We decided to walk the kilometer back to the other side of the island (where we had dropped our bags after the boat had dropped us off) to grab lunch. On the way, I had fleeting glimpses of a small flock of calling passerines with dark tails and white outer tail feathers. Dr. Moores confirmed they were Richard’s Pipits, a lifer for me. I also had the chance to study Far Eastern Curlews, another lifer and the largest shorebird in the world, on a mudflat across the channel.
As we arrived back at our de facto base camp, over forty people stormed the beach from five separate boats. Dr. Moores stated that this crew comes to the island daily to help remove the trash. He is quick to dismiss their presence as nothing more than a misguided economic stimulus scheme, an effort by the local government to employ both the workers as well as the boat owners who take them from to and from this inaccessible island every day. When you consider that the island still hosts one of the most littered beaches I’ve ever seen, as well as the fact that their small tent city actually requires them to bring more trash to the island, it’s hard to support their efforts.

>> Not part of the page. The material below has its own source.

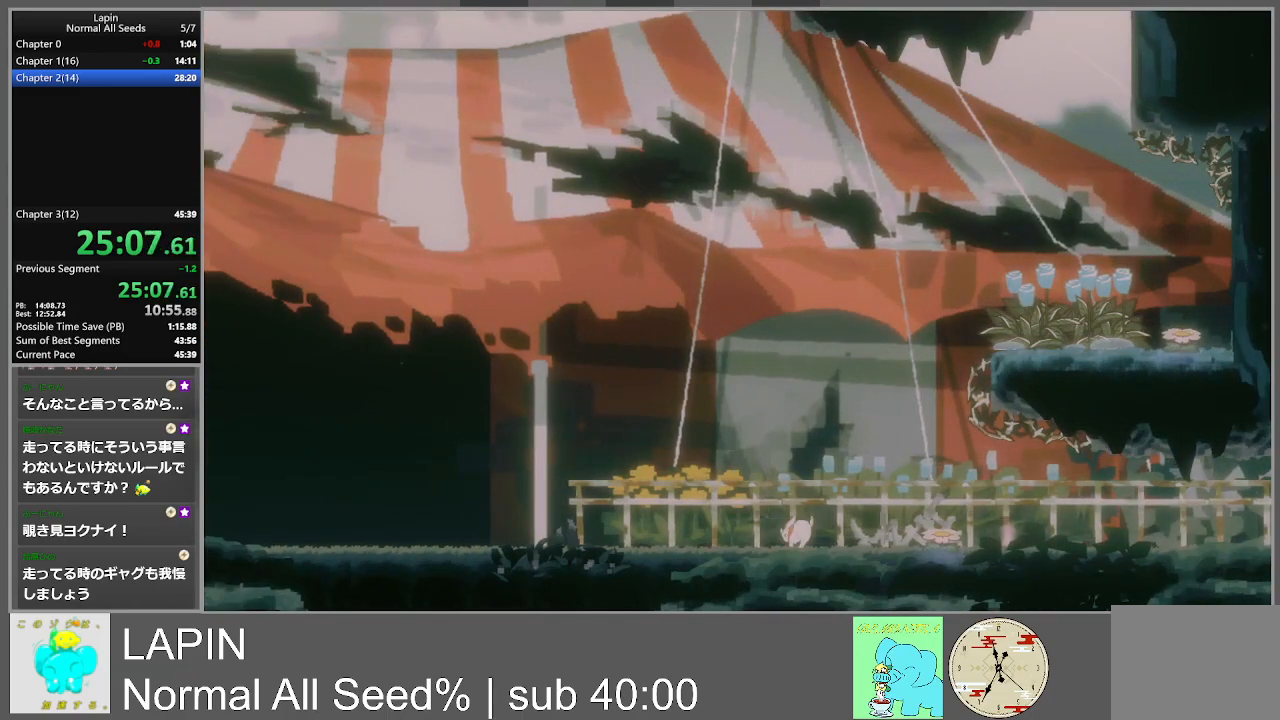
{"buttons": ["DPAD_LEFT"], "events": []}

We nodded and smiled as this day-glo army walked by our base camp to the shade of their tarp and bamboo huts, and broke open the bags of rice balls and snack foods purchased from a convenience store that morning.

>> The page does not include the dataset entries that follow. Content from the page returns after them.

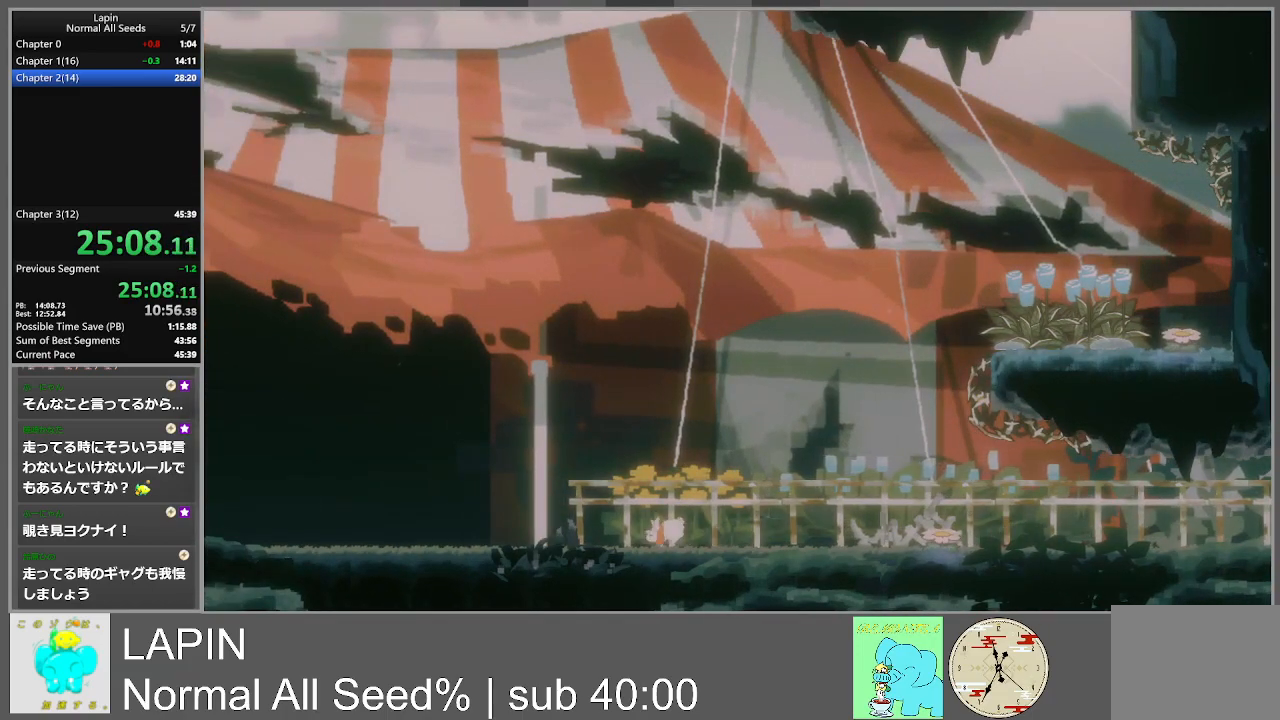
{"buttons": ["DPAD_LEFT"], "events": []}
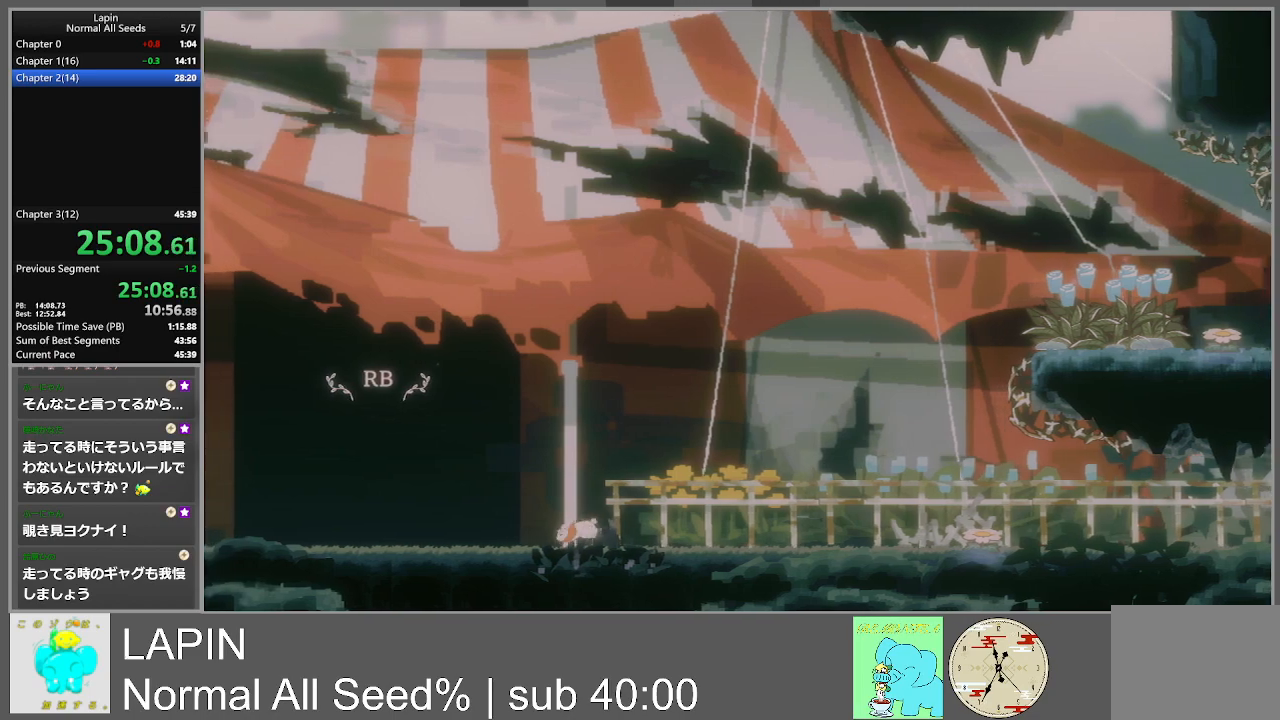
{"buttons": ["DPAD_LEFT"], "events": []}
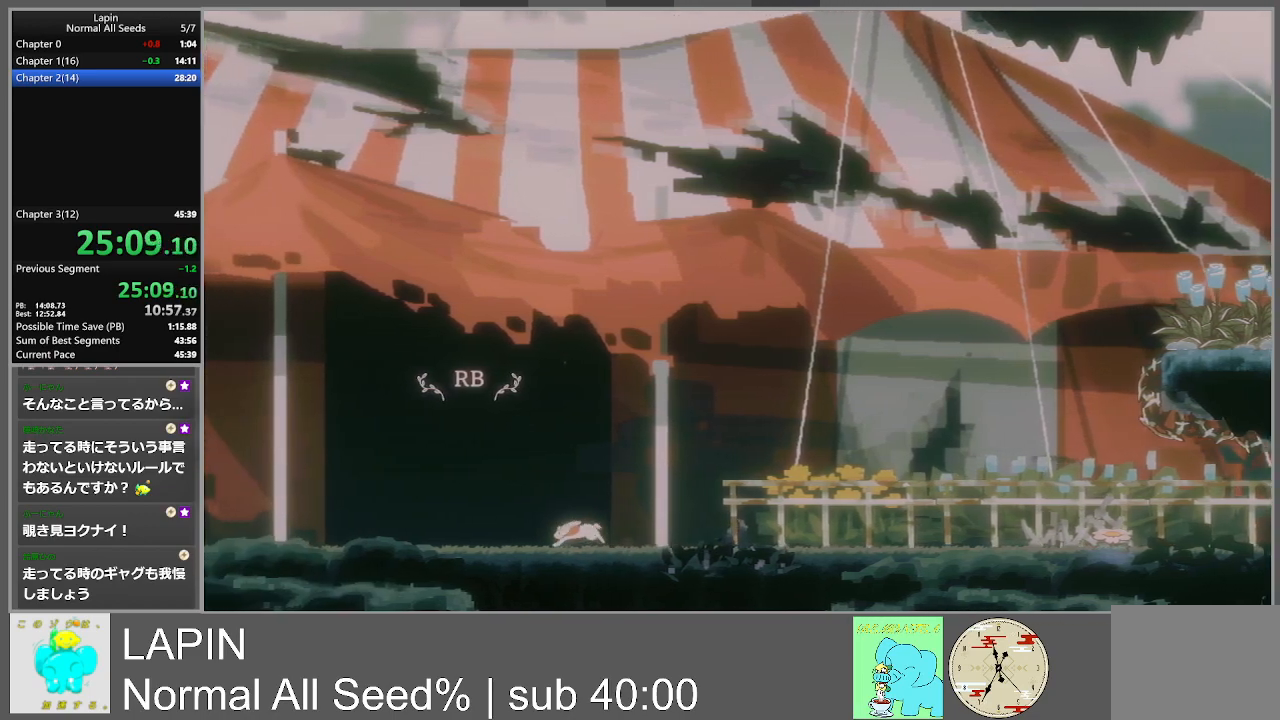
{"buttons": ["DPAD_LEFT"], "events": []}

Within minutes, another boat arrived carrying a TV cameraman, his smartly-dressed assistant, and the journalist donning a suit jacket and wide-brimmed straw hat. Our friends at Birds Korea had asked Chin Jae-Un, director of an award-winning documentary about the migration of Bar-tailed Godwits and local news anchor, to visit the team in situ on the island. They posed questions to the team, and staged footage of Gerrit crawling over the sand towards a fictitious Spoon-billed Sandpiper with the rest of the team using our optics to search for the same. The special report, featuring the first television broadcast of Gerrit’s footage from Siberia, aired that evening (watch it here).

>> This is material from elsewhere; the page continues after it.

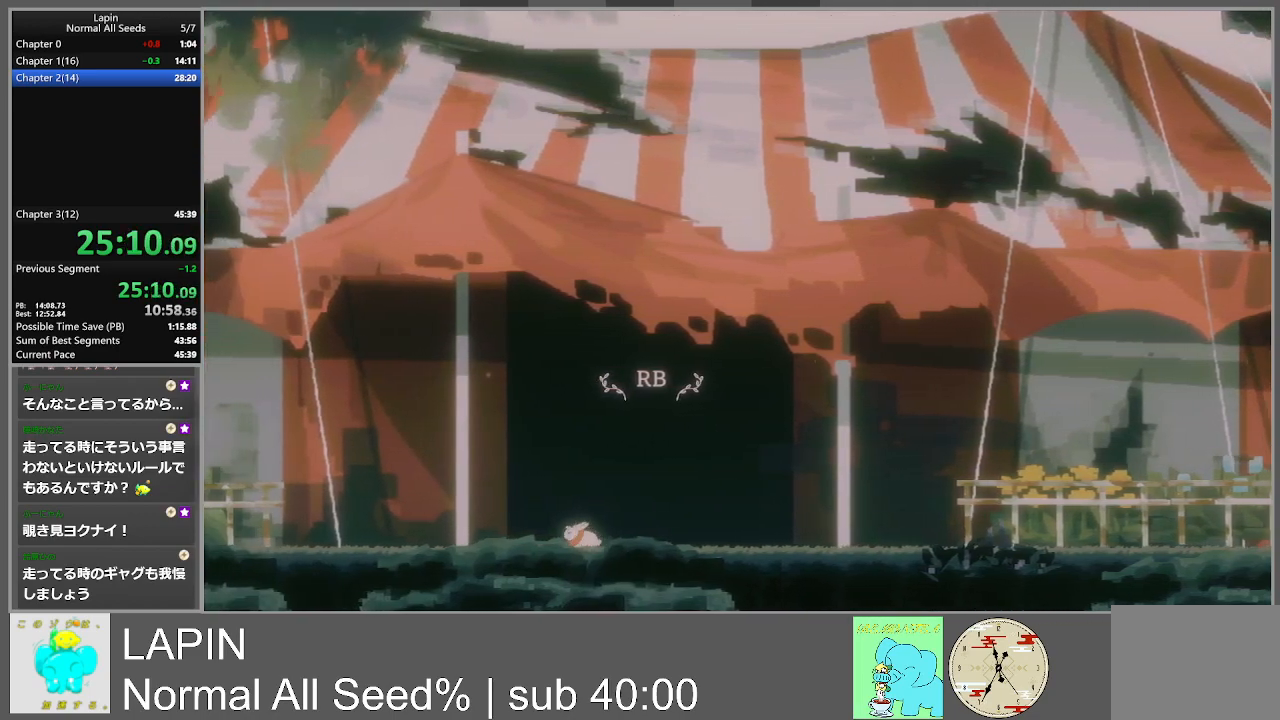
{"buttons": ["DPAD_LEFT"], "events": []}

After leaving the island early so Gerrit could share high-resolution video with the Korean news team, we visited nearby Myeongji, a city that has recently sprung up from reclaimed tidal mudflats in the Nakdong Estuary. The rigid, rectangular profile of this new peninsula stands in stark contrast to the undulating, pulsating shoreline that it replaced. The construction cranes looming over the new apartment complexes mirrored a similar stretch of cranes on the adjacent shoreline, which stood ominously in front of the setting sun.
Hundreds of Spot-billed Ducks, as well as a small flock of Taiga Bean-Geese and a pair of Swan Geese (both lifers) could be found in the remaining wetlands, viewable from the long bike path that tops the long, straight sides of this fortified shoreline.
Gerrit had gathered valuable footage to capture the pressures that the Yellow Sea ecosystem must endure. But we’d have to wait another twenty-four hours, and drive over 150 miles, before our first glimpse of a Spoon-billed Sandpiper.